Further, under the School Health and Wellness Programme (SHP) under Ayushman Bharat, special classes and experiential learning activities like Role Play, Folk Dance, Poster making, Creative writing, Debate, Discussion and Skill Building activities are organised with school students for awareness generation on issues related to tobacco, drug / substance misuse. The Central Board of Secondary Education (CBSE) has introduced Life-Skills education as a part of curriculum in the schools affiliated to it. Life-skills help students to abstain from tobacco and other addictive substances. CBSE schools follow textbooks of NCERT which have content related to drug abuse including the ill effects of tobacco in the syllabus of Classes VIII, XI and XII. CBSE has also been issuing periodic circulars to schools affiliated to it for sensitizing all students about ill-effects of tobacco.
In addition, ‘Guidelines on School Safety and Security’ developed by the Department, inter-alia, contain provisions for fixing the accountability of school management, various stakeholders and different departments in ensuring the safety and security of children studying in Government Schools, Government-Aided Schools and Private Schools. These guidelines are advisory in nature and inter-alia include roles & responsibility of School/School Management for taking necessary action in case sale of tobacco or any other intoxicating substances is noticed within 100 yards of the school premises.
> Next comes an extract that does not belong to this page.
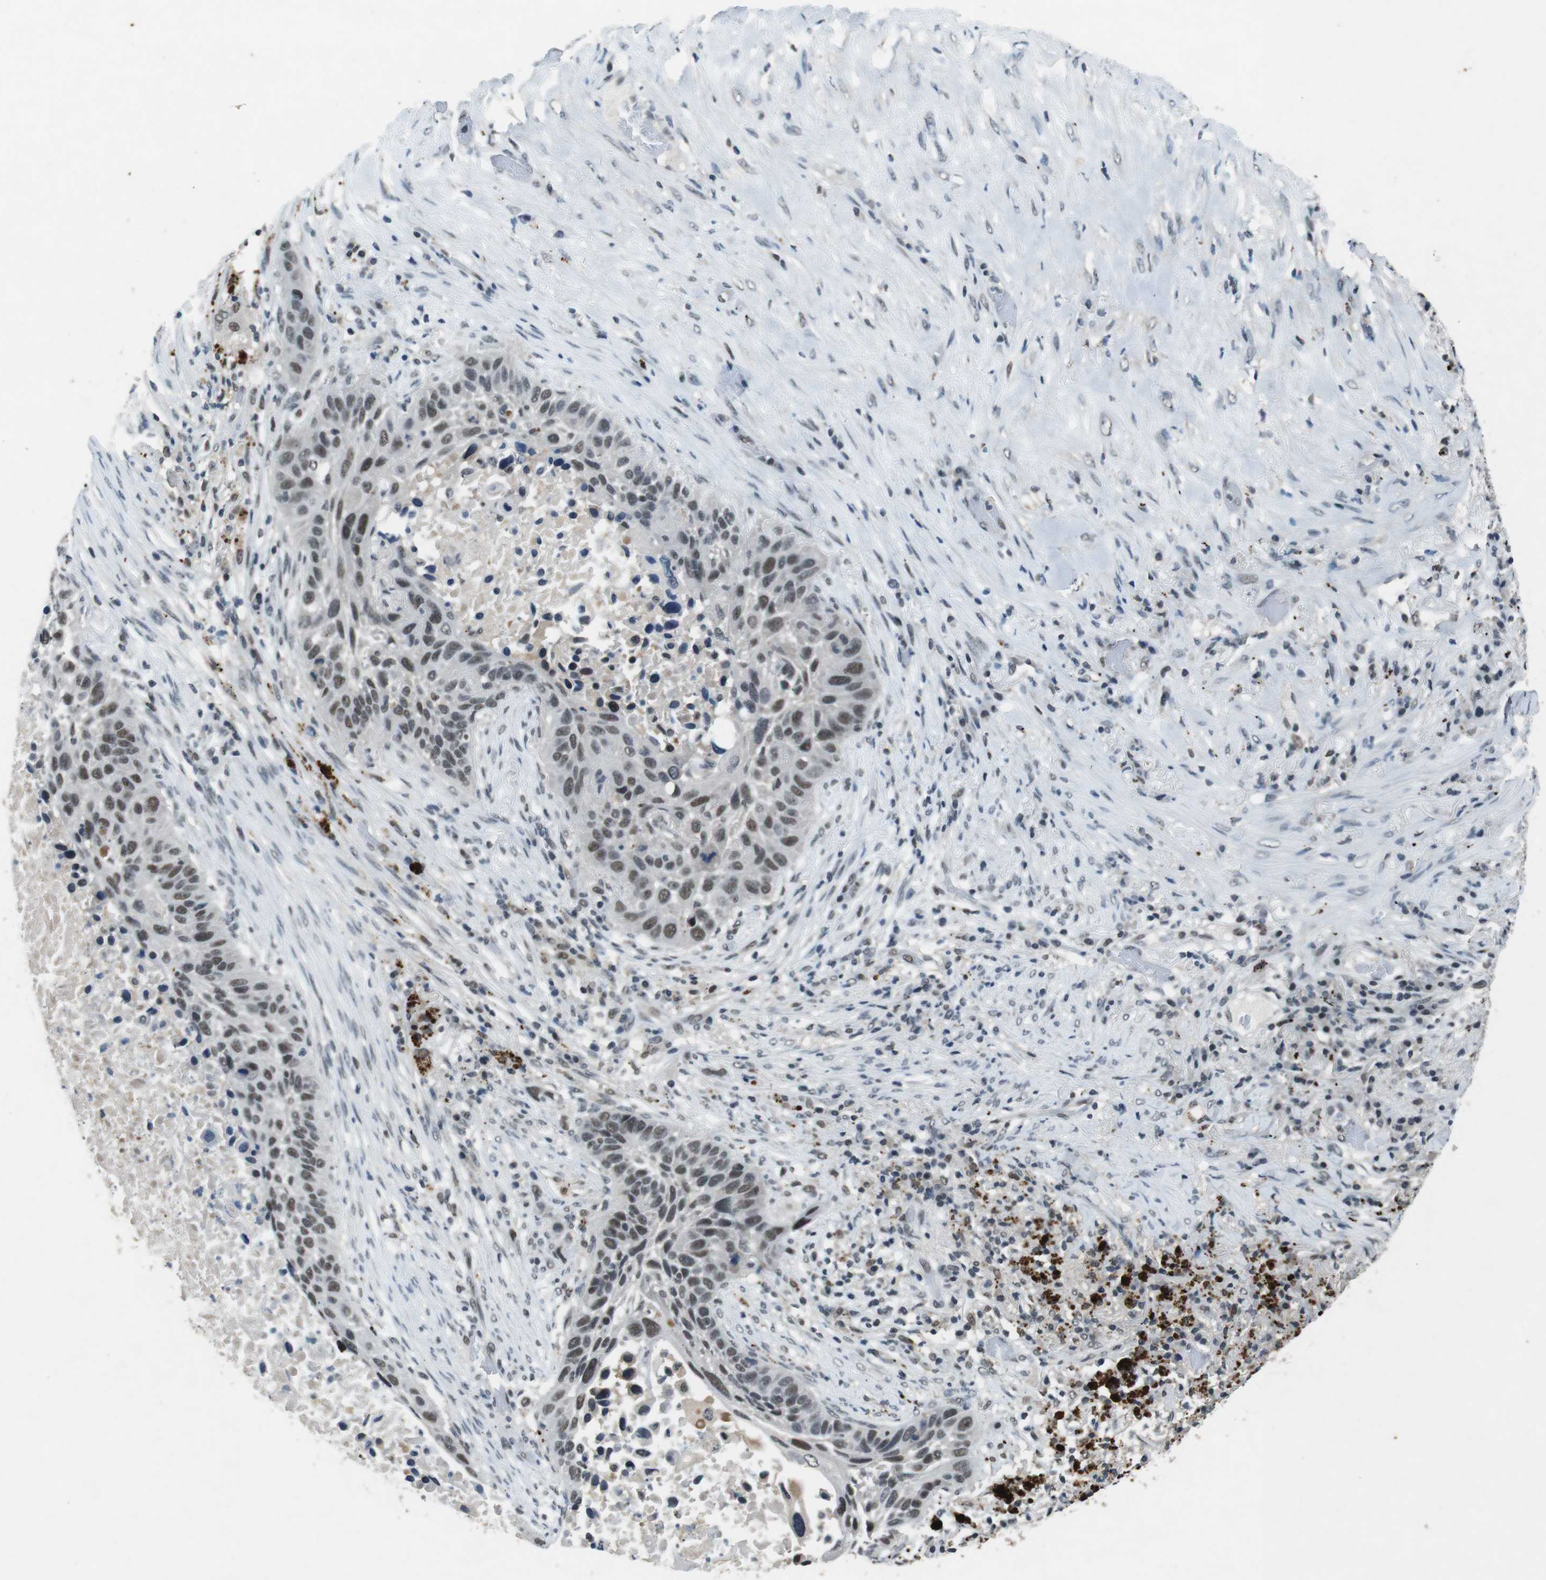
{"staining": {"intensity": "moderate", "quantity": "25%-75%", "location": "nuclear"}, "tissue": "lung cancer", "cell_type": "Tumor cells", "image_type": "cancer", "snomed": [{"axis": "morphology", "description": "Squamous cell carcinoma, NOS"}, {"axis": "topography", "description": "Lung"}], "caption": "Human squamous cell carcinoma (lung) stained with a brown dye exhibits moderate nuclear positive staining in approximately 25%-75% of tumor cells.", "gene": "USP7", "patient": {"sex": "male", "age": 57}}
Further, as per the information received, National Commission for Protection of Child Rights (NCPCR) in collaboration with Narcotics Control Bureau (NCB), and concerned ministries and stakeholders has developed a “Joint Action Plan on “Prevention of Drugs and Substance Abuse Among Children and Illicit Trafficking” in 2021. This is a public policy document and a framework to wean away children from drug abuse and to stop selling of drugs in surrounding areas of schools/colleges, educational institutions, child care institutions through convergent actions in a time bound manner as well as to adopt an holistic approach to address the issue of use of drugs and substances amongst the children in the country. It also adopts some of the strategic intervention to prevent the reach of pharmaceutical drugs, intoxicating substance and any other items used as intoxicants by the children.